## What you will do
Copy out all the records below, replacing "collectors" with "collected by" wherever it occurs and leaving everything else unchanged.

--- BEGIN Record excerpts ---

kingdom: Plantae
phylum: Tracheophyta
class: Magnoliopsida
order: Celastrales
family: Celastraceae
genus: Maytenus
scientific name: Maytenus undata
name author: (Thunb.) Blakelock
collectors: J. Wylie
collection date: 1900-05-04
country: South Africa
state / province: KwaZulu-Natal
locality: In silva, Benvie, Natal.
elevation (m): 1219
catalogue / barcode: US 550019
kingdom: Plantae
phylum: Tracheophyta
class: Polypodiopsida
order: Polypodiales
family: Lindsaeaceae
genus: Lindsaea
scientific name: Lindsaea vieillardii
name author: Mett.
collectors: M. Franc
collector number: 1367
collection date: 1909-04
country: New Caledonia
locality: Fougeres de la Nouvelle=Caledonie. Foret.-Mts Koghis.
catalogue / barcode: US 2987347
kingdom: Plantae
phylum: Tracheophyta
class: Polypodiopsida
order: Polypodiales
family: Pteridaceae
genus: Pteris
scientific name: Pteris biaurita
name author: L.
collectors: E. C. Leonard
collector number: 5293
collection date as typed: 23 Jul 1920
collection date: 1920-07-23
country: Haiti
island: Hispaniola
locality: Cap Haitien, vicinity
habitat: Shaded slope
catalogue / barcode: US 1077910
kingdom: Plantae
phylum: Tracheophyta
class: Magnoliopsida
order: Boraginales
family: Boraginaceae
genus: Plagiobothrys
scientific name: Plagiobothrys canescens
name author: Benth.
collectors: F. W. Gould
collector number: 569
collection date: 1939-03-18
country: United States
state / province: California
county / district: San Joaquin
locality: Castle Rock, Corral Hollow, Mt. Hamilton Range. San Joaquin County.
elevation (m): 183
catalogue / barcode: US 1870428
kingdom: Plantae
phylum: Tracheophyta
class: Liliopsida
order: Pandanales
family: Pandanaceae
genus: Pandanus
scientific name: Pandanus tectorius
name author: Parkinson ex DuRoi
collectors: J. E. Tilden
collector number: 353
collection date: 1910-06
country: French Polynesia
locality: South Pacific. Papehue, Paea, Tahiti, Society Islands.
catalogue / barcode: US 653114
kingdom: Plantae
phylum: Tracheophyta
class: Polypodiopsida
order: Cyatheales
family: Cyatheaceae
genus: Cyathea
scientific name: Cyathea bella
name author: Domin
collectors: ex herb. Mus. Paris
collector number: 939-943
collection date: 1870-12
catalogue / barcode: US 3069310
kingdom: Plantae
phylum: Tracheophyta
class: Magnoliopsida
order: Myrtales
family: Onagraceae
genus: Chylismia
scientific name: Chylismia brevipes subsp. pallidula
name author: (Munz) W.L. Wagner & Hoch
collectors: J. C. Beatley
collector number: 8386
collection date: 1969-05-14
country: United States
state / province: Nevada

--- END Record excerpts ---

## Finished task
kingdom: Plantae
phylum: Tracheophyta
class: Magnoliopsida
order: Celastrales
family: Celastraceae
genus: Maytenus
scientific name: Maytenus undata
name author: (Thunb.) Blakelock
collected by: J. Wylie
collection date: 1900-05-04
country: South Africa
state / province: KwaZulu-Natal
locality: In silva, Benvie, Natal.
elevation (m): 1219
catalogue / barcode: US 550019
kingdom: Plantae
phylum: Tracheophyta
class: Polypodiopsida
order: Polypodiales
family: Lindsaeaceae
genus: Lindsaea
scientific name: Lindsaea vieillardii
name author: Mett.
collected by: M. Franc
collector number: 1367
collection date: 1909-04
country: New Caledonia
locality: Fougeres de la Nouvelle=Caledonie. Foret.-Mts Koghis.
catalogue / barcode: US 2987347
kingdom: Plantae
phylum: Tracheophyta
class: Polypodiopsida
order: Polypodiales
family: Pteridaceae
genus: Pteris
scientific name: Pteris biaurita
name author: L.
collected by: E. C. Leonard
collector number: 5293
collection date as typed: 23 Jul 1920
collection date: 1920-07-23
country: Haiti
island: Hispaniola
locality: Cap Haitien, vicinity
habitat: Shaded slope
catalogue / barcode: US 1077910
kingdom: Plantae
phylum: Tracheophyta
class: Magnoliopsida
order: Boraginales
family: Boraginaceae
genus: Plagiobothrys
scientific name: Plagiobothrys canescens
name author: Benth.
collected by: F. W. Gould
collector number: 569
collection date: 1939-03-18
country: United States
state / province: California
county / district: San Joaquin
locality: Castle Rock, Corral Hollow, Mt. Hamilton Range. San Joaquin County.
elevation (m): 183
catalogue / barcode: US 1870428
kingdom: Plantae
phylum: Tracheophyta
class: Liliopsida
order: Pandanales
family: Pandanaceae
genus: Pandanus
scientific name: Pandanus tectorius
name author: Parkinson ex DuRoi
collected by: J. E. Tilden
collector number: 353
collection date: 1910-06
country: French Polynesia
locality: South Pacific. Papehue, Paea, Tahiti, Society Islands.
catalogue / barcode: US 653114
kingdom: Plantae
phylum: Tracheophyta
class: Polypodiopsida
order: Cyatheales
family: Cyatheaceae
genus: Cyathea
scientific name: Cyathea bella
name author: Domin
collected by: ex herb. Mus. Paris
collector number: 939-943
collection date: 1870-12
catalogue / barcode: US 3069310
kingdom: Plantae
phylum: Tracheophyta
class: Magnoliopsida
order: Myrtales
family: Onagraceae
genus: Chylismia
scientific name: Chylismia brevipes subsp. pallidula
name author: (Munz) W.L. Wagner & Hoch
collected by: J. C. Beatley
collector number: 8386
collection date: 1969-05-14
country: United States
state / province: Nevada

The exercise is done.